I am trying to prove the following conjecture:

Prove that if $m$ and $n$ are integers and $mn$ is even, then $m$ is even or $n$ is even.

Proof by contraposition:

Assume $m$ and $n$ are odd. Then $m = 2k + 1$ and $n = 2l + 1$. So $$mn = (2k + 1)(2l + 1) = 4kl + 2k + 2l + 1 = 2(2kl + k + l) + 1$$ QED

Is there anything else I need to do in order to prove this conjecture? Thank you!


Solution 1:

You did very well: you got to the "meat" of the proof.

I'll simply add "a side dish":

I would simply add, after demonstrating that, given $m$ and $n$ are both odd, and hence, as odd, there is an integer k such that $m= 2k+1$, and an integer $l$ such that $n = 2l+1$. Thus it follows that $$mn= 2(2kl + k + l) + 1 $$ by concluding that $$mn= 2(2kl + k + l) + 1 \,\text{ is odd. }$$

Hence, by the equivalence of the contrapositive, we have proven: "If $mn$ is even, then either $m$ or $n$ (or both) is even."

Solution 2:

Here is a slightly different way of doing it.

First note that the difference between two even numbers is even because $2a-2b=2(a-b)$ and if $m$ is odd then $m-1$ is even so $m-1=2r$ and $m=2r+1$.

Now suppose $mn$ is even and $m$ is odd, then $mn=(2r+1)n=2rn+n$ and $n=mn-2rn$ is the difference between two even numbers and hence is even.

So if $mn$ is even and $m$ is not we have shown that $n$ is even.

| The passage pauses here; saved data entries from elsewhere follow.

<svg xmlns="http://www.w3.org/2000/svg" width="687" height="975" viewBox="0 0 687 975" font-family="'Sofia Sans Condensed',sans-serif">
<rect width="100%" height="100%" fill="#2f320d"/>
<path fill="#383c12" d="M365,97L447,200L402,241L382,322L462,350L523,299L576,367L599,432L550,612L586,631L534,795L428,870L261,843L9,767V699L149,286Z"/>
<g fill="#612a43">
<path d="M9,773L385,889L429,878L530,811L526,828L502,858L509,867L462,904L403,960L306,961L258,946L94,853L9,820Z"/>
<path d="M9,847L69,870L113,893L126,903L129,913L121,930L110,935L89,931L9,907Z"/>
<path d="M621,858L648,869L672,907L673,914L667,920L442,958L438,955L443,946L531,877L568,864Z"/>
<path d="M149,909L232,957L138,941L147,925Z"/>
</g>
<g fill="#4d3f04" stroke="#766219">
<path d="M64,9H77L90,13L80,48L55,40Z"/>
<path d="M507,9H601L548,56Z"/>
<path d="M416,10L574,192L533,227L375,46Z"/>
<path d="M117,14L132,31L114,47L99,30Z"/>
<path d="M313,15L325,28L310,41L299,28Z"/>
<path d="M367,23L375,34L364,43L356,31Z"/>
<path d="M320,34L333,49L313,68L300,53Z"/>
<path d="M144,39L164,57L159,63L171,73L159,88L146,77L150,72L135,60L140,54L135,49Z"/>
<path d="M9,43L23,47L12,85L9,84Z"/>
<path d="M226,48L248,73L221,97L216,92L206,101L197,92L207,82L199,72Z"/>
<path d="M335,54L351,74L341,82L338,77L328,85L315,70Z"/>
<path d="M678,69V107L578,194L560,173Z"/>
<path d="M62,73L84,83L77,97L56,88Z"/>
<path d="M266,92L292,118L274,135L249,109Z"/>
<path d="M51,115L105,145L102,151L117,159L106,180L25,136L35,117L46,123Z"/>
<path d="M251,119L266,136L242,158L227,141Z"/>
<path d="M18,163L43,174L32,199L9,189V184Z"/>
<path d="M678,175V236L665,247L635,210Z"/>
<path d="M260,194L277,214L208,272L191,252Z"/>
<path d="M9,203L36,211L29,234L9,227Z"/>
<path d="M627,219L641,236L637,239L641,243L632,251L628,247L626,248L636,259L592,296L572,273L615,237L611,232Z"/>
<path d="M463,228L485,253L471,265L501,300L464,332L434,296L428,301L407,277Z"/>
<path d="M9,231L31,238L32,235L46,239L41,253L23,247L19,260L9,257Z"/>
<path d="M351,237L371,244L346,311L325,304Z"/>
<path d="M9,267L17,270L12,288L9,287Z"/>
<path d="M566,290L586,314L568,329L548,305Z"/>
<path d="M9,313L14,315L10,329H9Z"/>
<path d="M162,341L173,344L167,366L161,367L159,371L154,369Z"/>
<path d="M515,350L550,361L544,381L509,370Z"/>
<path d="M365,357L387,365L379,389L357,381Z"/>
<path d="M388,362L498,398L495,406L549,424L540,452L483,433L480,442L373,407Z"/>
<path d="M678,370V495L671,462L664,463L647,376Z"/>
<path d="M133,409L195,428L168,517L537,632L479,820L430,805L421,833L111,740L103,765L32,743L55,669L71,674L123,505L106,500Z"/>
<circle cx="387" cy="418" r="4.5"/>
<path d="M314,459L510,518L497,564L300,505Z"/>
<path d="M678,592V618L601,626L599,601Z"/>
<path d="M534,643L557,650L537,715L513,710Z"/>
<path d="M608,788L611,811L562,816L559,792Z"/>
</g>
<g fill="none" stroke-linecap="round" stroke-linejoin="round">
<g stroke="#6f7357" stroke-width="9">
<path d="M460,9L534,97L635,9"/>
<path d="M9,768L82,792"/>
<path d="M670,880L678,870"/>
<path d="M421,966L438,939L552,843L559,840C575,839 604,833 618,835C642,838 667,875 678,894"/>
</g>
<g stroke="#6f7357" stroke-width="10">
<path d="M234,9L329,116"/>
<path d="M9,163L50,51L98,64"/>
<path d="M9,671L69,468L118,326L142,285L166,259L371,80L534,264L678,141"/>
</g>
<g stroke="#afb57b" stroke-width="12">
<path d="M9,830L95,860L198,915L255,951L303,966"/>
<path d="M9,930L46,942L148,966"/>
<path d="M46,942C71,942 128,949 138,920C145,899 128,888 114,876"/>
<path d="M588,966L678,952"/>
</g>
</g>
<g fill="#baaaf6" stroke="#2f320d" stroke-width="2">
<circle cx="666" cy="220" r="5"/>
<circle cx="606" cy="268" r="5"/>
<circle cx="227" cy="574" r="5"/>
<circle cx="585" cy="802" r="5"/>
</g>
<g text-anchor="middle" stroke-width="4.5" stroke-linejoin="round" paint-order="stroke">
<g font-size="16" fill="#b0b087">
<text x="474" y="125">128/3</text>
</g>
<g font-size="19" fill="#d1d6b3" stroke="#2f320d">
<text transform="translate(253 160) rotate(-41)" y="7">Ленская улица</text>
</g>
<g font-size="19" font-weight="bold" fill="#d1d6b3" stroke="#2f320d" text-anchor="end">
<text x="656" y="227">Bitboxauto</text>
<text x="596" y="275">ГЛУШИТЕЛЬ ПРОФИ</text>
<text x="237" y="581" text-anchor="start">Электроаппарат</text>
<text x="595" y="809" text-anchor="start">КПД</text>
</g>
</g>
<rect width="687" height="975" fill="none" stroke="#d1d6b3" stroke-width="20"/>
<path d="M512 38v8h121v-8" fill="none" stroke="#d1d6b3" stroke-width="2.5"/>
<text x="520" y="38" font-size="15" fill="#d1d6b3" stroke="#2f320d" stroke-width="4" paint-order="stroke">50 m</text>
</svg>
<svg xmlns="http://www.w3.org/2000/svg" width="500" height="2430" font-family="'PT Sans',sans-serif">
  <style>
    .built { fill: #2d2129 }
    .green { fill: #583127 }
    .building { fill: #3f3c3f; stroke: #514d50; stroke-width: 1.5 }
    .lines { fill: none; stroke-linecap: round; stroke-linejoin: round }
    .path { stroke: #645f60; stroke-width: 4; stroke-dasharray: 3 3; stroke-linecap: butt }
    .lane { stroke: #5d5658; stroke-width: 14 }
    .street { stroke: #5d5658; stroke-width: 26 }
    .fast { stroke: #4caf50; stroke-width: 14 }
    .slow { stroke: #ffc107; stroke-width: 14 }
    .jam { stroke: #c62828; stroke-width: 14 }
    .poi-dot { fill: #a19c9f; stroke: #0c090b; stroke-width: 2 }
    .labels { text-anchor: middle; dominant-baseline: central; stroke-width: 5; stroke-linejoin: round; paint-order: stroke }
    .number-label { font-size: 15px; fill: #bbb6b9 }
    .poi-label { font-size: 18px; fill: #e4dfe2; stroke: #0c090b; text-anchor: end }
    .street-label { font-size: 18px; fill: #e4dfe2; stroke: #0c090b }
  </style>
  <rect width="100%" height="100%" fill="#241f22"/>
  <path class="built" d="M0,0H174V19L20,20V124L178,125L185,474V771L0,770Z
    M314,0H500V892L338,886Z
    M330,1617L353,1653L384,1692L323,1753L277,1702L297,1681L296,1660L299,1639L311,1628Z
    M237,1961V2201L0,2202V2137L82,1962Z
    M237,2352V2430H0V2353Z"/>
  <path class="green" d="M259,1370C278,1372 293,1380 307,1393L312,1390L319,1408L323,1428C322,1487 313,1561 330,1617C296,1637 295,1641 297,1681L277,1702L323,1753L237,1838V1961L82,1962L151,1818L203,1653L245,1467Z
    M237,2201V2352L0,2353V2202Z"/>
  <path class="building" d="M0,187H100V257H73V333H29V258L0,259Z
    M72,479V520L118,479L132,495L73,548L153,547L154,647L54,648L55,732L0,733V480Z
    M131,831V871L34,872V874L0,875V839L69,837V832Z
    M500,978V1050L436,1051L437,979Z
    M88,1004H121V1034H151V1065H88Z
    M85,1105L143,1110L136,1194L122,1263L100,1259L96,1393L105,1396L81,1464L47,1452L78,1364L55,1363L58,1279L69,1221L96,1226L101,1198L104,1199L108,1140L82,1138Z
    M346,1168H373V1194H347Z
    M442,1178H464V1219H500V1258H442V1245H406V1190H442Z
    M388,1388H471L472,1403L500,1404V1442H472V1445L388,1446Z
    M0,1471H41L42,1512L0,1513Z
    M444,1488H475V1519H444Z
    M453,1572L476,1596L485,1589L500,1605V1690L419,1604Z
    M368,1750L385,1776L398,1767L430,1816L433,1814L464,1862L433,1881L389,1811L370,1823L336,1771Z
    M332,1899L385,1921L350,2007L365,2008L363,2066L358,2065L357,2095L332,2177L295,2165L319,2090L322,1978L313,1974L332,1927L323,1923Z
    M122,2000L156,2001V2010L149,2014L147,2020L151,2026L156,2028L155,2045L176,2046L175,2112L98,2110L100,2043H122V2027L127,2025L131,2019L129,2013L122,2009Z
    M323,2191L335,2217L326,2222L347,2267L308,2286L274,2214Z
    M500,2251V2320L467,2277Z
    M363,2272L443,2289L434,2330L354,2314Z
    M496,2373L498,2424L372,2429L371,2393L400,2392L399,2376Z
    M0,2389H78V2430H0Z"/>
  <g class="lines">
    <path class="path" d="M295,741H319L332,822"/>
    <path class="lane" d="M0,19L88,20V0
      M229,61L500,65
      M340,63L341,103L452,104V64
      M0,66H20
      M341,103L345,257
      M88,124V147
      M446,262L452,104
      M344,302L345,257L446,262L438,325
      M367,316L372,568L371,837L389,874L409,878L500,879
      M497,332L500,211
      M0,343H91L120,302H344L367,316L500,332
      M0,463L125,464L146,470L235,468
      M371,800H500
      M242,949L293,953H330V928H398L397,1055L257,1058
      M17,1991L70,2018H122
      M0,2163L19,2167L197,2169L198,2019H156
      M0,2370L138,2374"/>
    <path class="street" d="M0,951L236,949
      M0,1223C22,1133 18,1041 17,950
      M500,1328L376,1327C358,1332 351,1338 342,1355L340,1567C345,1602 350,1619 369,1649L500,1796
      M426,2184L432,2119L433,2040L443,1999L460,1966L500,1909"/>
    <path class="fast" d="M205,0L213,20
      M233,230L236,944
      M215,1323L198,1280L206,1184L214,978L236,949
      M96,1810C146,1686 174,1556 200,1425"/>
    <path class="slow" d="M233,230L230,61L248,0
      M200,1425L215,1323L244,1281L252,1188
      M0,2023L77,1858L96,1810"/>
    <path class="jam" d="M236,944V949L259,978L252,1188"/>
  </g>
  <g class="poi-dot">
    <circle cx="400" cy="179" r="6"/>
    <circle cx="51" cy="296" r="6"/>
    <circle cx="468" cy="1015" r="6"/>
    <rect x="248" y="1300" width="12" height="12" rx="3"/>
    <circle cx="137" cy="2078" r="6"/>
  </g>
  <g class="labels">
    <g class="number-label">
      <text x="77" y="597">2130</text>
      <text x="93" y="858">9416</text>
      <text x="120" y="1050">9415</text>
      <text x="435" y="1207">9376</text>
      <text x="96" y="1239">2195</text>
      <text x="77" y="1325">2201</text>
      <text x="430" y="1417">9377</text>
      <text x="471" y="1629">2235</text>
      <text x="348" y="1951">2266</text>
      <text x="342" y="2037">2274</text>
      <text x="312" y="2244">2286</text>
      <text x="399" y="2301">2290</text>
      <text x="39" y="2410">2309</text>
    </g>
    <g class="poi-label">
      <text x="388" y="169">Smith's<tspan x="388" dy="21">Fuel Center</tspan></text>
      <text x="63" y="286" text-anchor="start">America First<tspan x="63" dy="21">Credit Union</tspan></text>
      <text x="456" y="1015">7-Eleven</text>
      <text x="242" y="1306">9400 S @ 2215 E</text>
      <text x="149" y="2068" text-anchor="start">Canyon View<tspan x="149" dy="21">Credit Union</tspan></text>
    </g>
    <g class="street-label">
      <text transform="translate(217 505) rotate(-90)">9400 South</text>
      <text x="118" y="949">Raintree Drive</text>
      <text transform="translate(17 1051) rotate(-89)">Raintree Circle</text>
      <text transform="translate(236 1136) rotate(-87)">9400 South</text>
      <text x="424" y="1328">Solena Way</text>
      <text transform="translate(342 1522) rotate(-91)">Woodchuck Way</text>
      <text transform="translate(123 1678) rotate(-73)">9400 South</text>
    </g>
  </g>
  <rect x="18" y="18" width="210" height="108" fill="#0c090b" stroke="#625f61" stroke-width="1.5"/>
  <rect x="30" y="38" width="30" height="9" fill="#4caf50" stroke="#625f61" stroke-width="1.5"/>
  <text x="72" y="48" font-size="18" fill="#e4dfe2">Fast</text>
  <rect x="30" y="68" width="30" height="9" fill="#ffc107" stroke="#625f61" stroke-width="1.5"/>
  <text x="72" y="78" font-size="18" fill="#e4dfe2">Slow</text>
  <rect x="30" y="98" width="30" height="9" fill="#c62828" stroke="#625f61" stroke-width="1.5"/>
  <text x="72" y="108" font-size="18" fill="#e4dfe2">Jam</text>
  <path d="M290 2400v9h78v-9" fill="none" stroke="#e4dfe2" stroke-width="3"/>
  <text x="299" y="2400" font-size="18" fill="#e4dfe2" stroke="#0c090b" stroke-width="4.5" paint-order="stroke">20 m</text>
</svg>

Hence if $mn$ is even either $m$ is even or $n$ is even.

Solution 3:

The contrapositive is

If $m$ is odd and $n$ is odd, then $mn$ is odd.

If you prove this, then, since it is equivalent to your original problem, you will have solved the problem.

Which you did correctly. Perhaps, only thing you could add is at the beginning:

$m$ odd so we can find some integer $k$ so that $m=2k+1$ and we can find some integer $l$ so that $n=2l+1$